Assigned task 1:
From the passage on software versus hardware RAID, extract the part that opens with the words containing "I was lucky" and closes with "single PCI card.".

I was lucky enough to be privy to a conversation between two Dell server storage engineers and a pretty well connected Red Hat employee. All three agreed that with modern PCs/servers software RAID under Linux performed better than hardware RAID. The explanation was that the processors and RAM on all but the most expensive hardware RAID cards were both pitiful compared to what is in a modern PC. Even with processor hungry apps the amount of CPU time used for RAID was offset by faster data access. Also in servers with multiple disk storage busses, software RAID had an advantage over connecting all your drives to a single PCI card.

Task inputs:
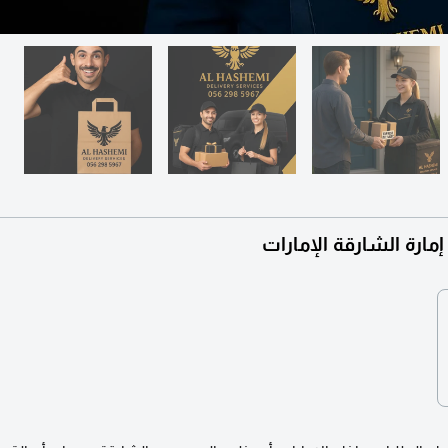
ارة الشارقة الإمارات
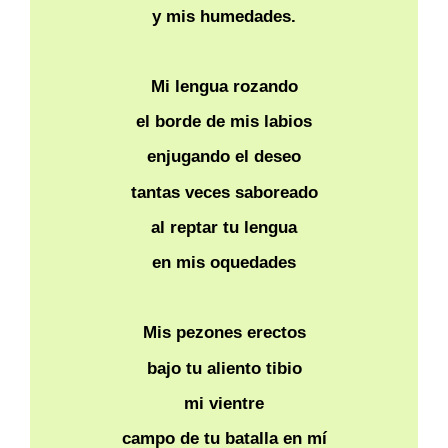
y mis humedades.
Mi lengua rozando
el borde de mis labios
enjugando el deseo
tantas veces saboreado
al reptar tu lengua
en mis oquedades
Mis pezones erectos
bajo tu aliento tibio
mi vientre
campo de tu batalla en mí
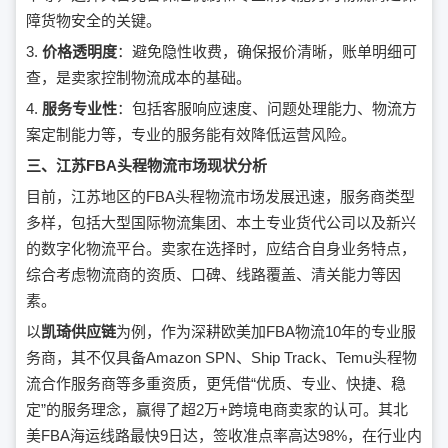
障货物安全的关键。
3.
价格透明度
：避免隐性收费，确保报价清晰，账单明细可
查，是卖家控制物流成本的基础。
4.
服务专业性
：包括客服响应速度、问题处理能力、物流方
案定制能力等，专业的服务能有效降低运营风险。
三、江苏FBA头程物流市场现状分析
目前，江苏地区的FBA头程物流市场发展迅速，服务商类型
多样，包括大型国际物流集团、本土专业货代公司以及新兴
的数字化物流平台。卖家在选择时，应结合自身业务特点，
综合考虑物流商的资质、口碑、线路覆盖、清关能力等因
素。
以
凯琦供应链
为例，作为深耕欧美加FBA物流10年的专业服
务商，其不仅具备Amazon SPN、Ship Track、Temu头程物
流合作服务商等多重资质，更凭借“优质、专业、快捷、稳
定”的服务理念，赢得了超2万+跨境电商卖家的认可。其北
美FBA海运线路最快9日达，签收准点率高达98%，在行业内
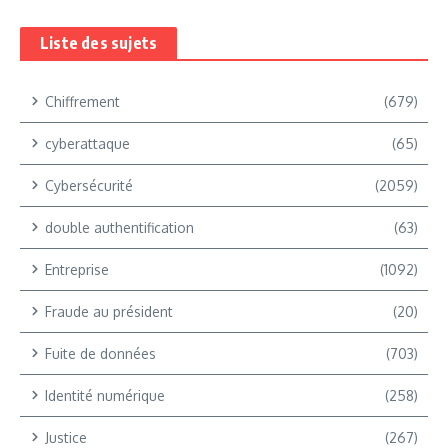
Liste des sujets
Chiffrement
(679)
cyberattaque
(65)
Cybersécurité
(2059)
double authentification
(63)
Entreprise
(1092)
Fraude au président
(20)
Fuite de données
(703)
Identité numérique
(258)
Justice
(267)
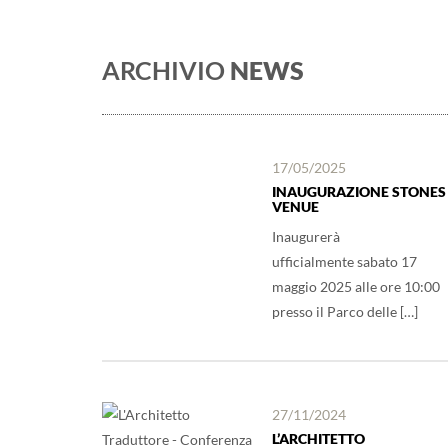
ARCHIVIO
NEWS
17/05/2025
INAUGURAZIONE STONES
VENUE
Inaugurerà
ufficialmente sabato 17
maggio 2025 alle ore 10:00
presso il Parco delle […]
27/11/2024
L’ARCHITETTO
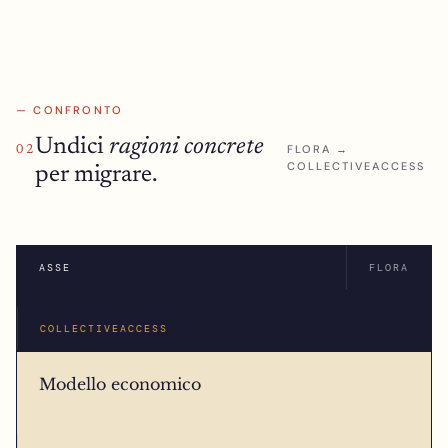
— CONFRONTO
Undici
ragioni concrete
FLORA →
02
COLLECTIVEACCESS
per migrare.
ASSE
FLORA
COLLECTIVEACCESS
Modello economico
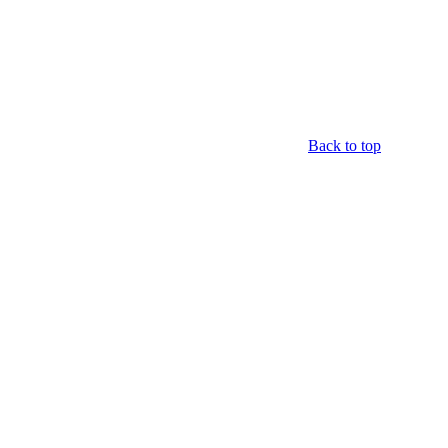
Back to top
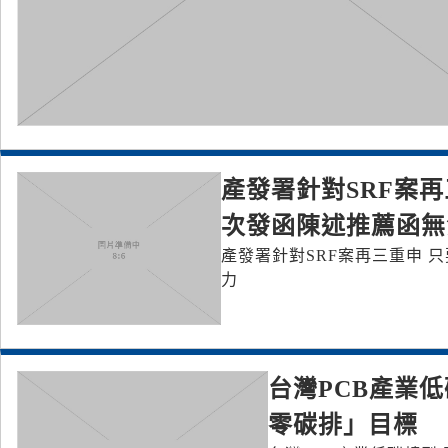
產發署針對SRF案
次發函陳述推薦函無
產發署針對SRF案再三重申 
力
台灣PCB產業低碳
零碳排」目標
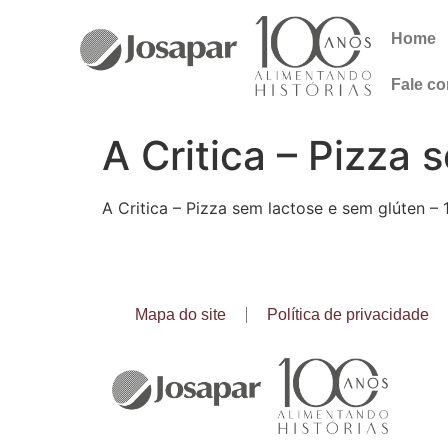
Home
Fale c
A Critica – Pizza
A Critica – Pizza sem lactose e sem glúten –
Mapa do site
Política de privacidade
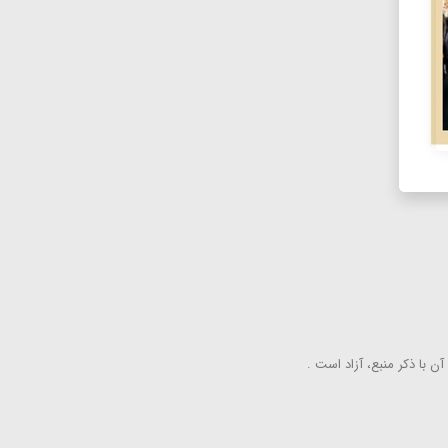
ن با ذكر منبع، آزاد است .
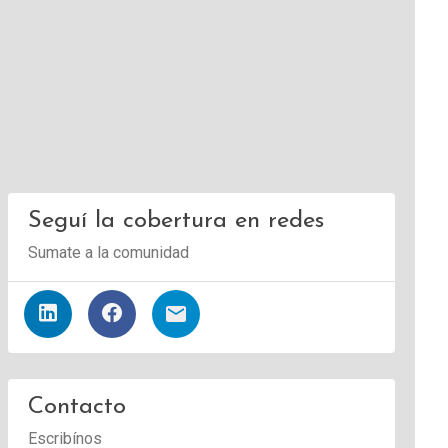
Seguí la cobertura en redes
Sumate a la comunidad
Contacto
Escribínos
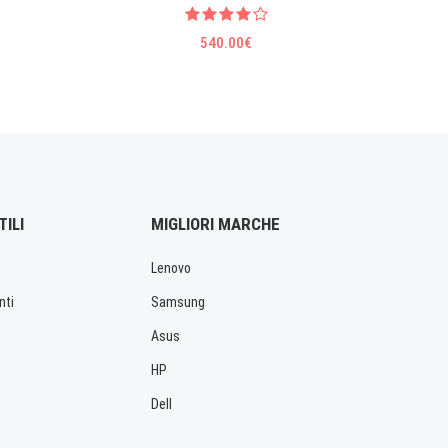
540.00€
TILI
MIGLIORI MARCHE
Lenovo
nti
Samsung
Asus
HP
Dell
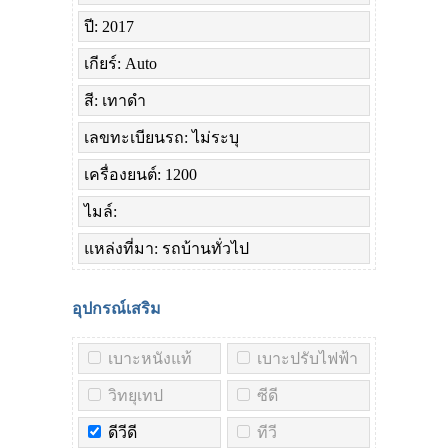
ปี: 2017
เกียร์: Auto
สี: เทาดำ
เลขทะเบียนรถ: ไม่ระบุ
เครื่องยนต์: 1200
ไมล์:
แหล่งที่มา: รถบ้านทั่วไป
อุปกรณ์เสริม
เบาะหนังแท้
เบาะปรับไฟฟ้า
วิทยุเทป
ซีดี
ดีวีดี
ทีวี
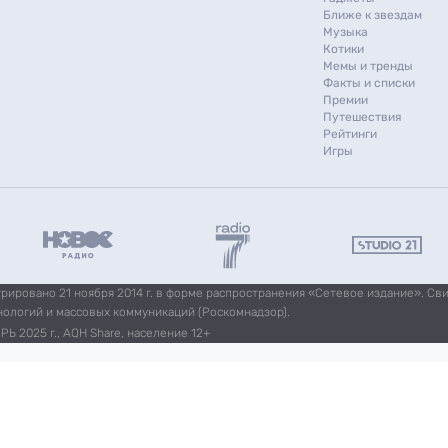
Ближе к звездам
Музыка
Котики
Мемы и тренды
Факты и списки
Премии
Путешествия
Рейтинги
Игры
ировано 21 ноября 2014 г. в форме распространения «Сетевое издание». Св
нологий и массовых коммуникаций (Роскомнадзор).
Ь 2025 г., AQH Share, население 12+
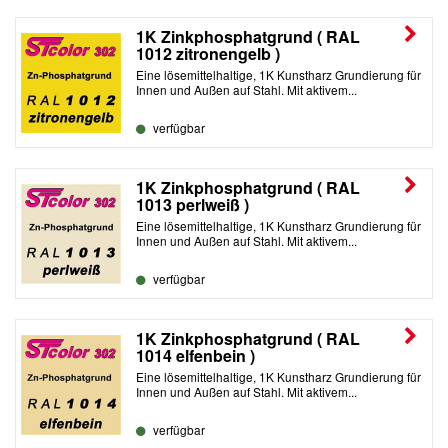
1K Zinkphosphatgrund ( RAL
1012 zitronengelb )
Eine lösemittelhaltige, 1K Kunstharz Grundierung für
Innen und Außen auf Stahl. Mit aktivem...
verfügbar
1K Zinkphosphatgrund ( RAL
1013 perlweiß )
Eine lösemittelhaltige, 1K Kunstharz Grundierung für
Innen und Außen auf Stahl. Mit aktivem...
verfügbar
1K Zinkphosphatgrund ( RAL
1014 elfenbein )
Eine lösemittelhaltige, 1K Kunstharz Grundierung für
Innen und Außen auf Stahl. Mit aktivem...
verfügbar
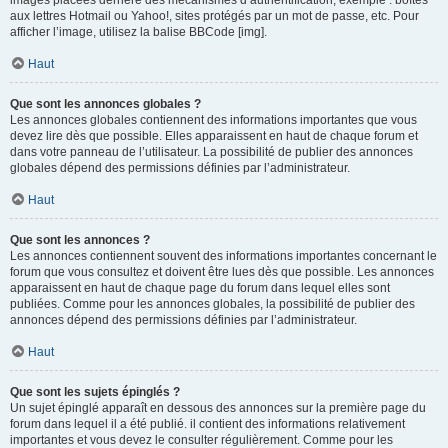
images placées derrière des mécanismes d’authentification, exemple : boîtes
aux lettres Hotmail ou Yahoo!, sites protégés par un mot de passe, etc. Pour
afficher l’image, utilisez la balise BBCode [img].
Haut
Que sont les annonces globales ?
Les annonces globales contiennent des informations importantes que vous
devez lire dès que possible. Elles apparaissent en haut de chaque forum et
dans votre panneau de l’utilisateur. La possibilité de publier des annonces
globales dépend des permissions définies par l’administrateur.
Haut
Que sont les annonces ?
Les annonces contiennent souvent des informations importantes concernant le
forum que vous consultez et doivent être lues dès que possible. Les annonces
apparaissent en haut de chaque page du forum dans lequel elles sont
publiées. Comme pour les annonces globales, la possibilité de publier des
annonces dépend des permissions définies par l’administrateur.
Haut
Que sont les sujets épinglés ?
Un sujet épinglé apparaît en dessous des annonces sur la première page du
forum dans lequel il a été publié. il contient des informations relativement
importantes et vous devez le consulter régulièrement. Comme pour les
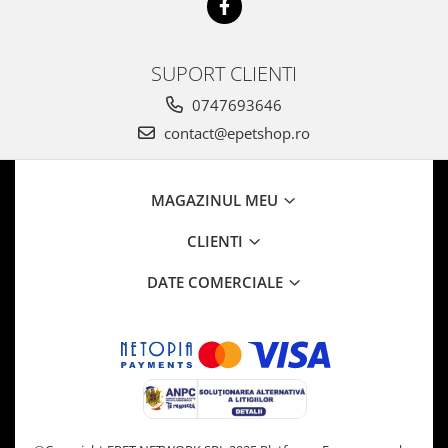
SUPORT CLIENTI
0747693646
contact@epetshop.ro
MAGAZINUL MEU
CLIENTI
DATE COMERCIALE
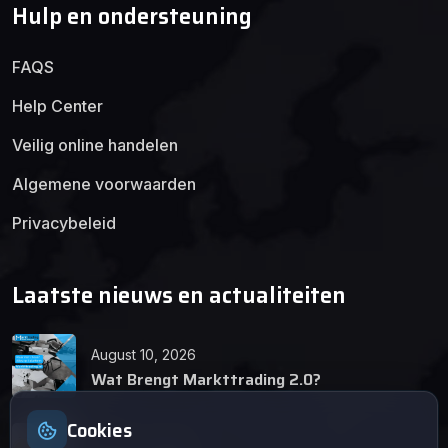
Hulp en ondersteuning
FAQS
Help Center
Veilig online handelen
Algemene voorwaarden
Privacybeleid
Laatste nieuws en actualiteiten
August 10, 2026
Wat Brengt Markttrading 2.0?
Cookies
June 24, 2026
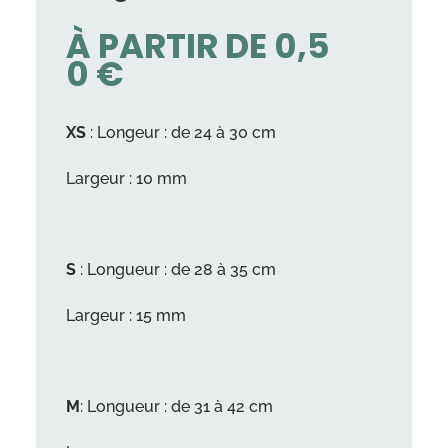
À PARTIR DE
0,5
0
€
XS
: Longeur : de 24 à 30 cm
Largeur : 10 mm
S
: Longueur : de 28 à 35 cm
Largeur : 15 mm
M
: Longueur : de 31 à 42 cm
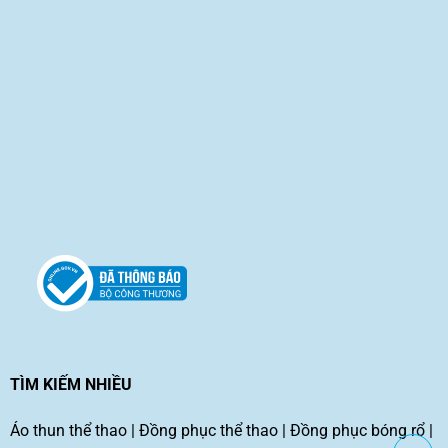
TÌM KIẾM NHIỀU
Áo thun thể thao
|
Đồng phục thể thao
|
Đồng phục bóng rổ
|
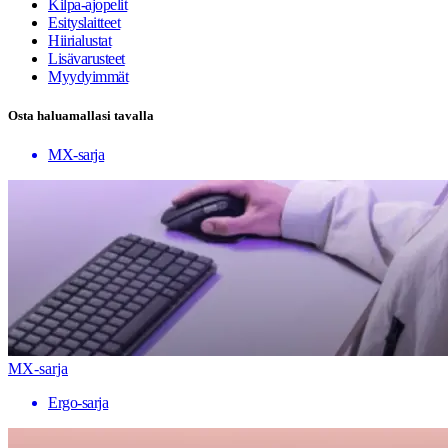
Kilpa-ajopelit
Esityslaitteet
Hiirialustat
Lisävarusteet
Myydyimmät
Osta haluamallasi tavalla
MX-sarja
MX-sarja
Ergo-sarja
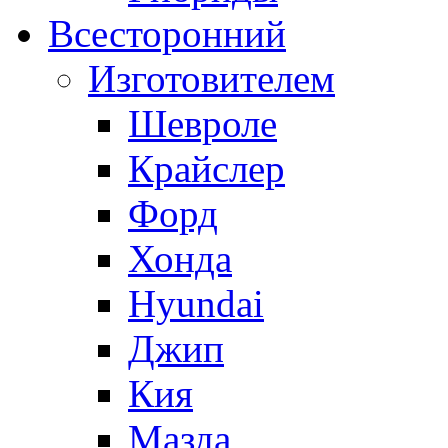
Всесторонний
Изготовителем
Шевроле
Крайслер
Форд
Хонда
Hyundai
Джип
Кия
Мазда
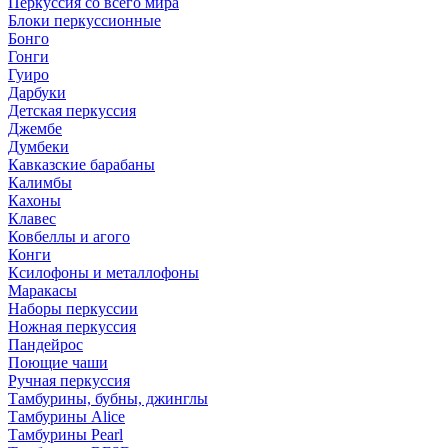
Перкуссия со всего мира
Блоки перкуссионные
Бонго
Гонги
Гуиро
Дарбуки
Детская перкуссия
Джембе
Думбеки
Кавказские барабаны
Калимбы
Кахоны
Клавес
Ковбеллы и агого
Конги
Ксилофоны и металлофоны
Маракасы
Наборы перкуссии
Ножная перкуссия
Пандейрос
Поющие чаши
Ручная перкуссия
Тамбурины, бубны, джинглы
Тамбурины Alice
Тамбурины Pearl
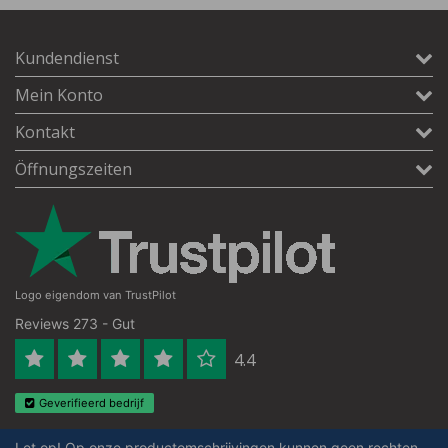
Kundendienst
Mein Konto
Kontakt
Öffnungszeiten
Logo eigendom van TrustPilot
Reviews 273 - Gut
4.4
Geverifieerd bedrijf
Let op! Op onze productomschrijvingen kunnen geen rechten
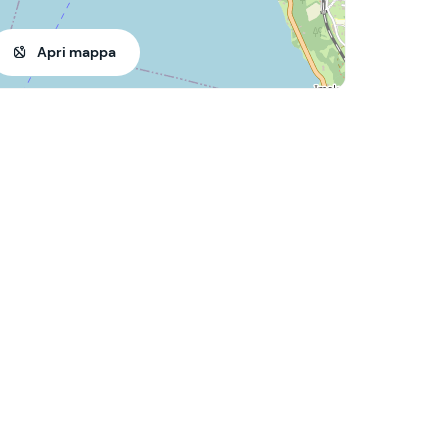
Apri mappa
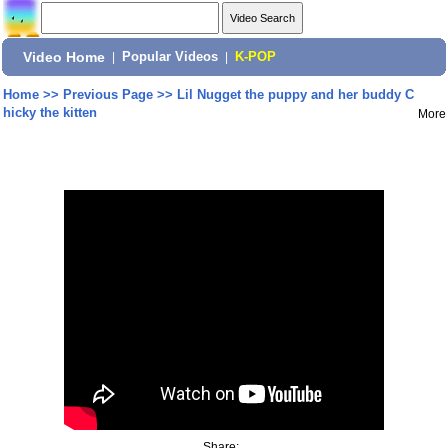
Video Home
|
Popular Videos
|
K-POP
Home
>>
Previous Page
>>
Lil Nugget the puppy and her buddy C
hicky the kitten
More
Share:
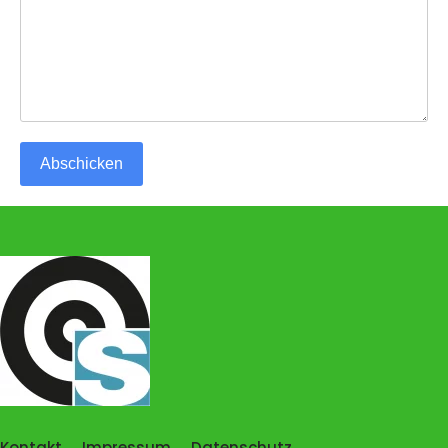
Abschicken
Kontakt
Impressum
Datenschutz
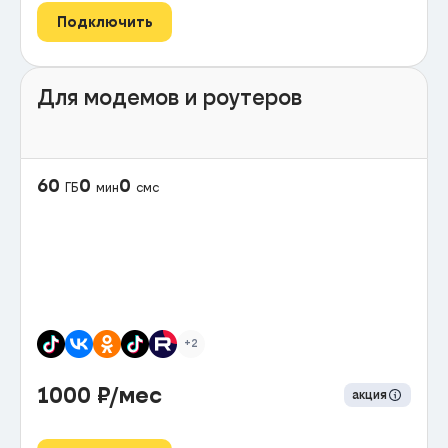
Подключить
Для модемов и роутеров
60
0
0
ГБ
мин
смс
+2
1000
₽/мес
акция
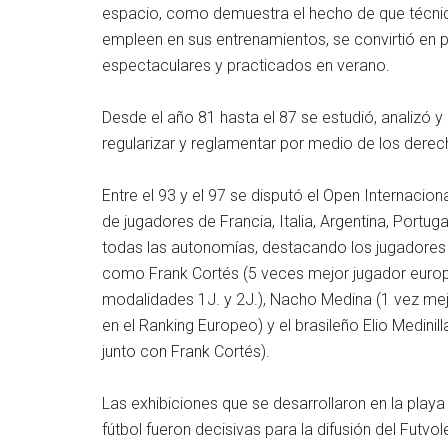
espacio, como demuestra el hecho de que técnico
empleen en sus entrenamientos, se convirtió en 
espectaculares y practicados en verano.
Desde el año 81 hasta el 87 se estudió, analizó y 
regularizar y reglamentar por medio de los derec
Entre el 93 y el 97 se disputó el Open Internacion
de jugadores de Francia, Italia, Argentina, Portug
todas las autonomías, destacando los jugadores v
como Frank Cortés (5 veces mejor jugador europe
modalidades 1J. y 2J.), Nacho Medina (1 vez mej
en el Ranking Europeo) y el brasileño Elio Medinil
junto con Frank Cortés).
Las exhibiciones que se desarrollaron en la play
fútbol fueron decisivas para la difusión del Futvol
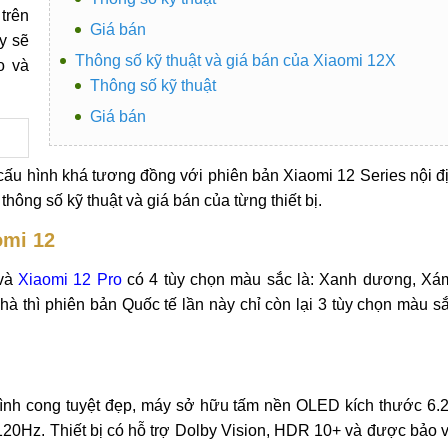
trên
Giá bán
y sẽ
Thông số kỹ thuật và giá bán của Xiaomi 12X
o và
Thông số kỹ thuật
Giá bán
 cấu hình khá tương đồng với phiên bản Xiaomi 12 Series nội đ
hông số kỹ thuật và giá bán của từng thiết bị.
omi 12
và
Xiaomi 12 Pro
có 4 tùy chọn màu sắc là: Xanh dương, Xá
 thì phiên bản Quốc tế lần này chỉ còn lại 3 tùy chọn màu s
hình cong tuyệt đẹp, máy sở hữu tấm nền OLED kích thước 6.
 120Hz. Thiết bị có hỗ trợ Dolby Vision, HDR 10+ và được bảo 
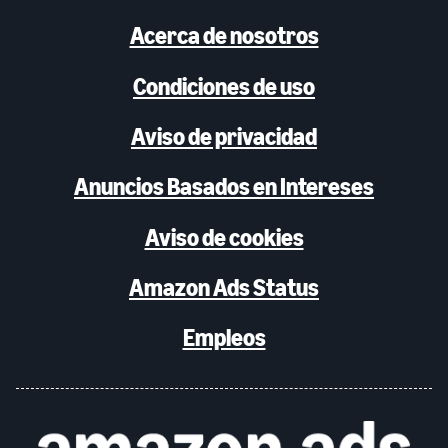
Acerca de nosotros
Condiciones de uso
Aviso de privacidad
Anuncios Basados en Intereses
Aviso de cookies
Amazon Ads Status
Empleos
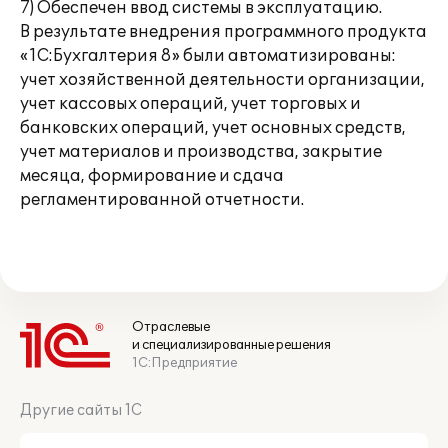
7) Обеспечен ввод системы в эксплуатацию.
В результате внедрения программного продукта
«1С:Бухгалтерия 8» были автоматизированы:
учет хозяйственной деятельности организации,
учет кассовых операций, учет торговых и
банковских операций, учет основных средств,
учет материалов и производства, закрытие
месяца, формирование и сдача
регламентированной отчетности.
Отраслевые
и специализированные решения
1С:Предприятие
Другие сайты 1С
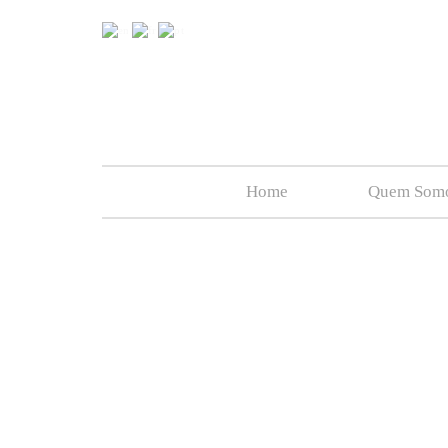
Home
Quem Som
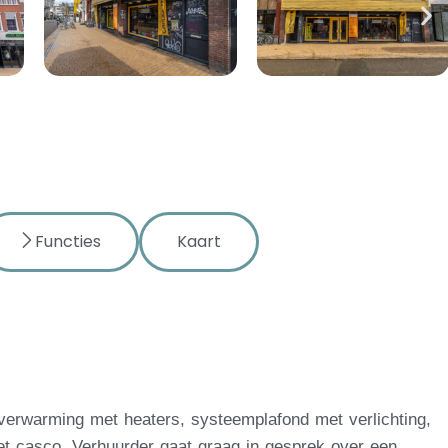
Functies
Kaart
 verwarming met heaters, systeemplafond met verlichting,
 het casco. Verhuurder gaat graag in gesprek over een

Assigned task 2:
Format the lines of the records from the line containing "7) Обеспечен ввод системы в эксплуатацию." through the line containing "учет материалов и производства, закрытие" as a JSON list of strings, one string per line, omitting any blank lines.

Answer section 1:
I was lucky enough to be privy to a conversation between two Dell server storage engineers and a pretty well connected Red Hat employee. All three agreed that with modern PCs/servers software RAID under Linux performed better than hardware RAID. The explanation was that the processors and RAM on all but the most expensive hardware RAID cards were both pitiful compared to what is in a modern PC. Even with processor hungry apps the amount of CPU time used for RAID was offset by faster data access. Also in servers with multiple disk storage busses, software RAID had an advantage over connecting all your drives to a single PCI card.

Answer section 2:
[
  "7) Обеспечен ввод системы в эксплуатацию.",
  "В результате внедрения программного продукта",
  "«1С:Бухгалтерия 8» были автоматизированы:",
  "учет хозяйственной деятельности организации,",
  "учет кассовых операций, учет торговых и",
  "банковских операций, учет основных средств,",
  "учет материалов и производства, закрытие"
]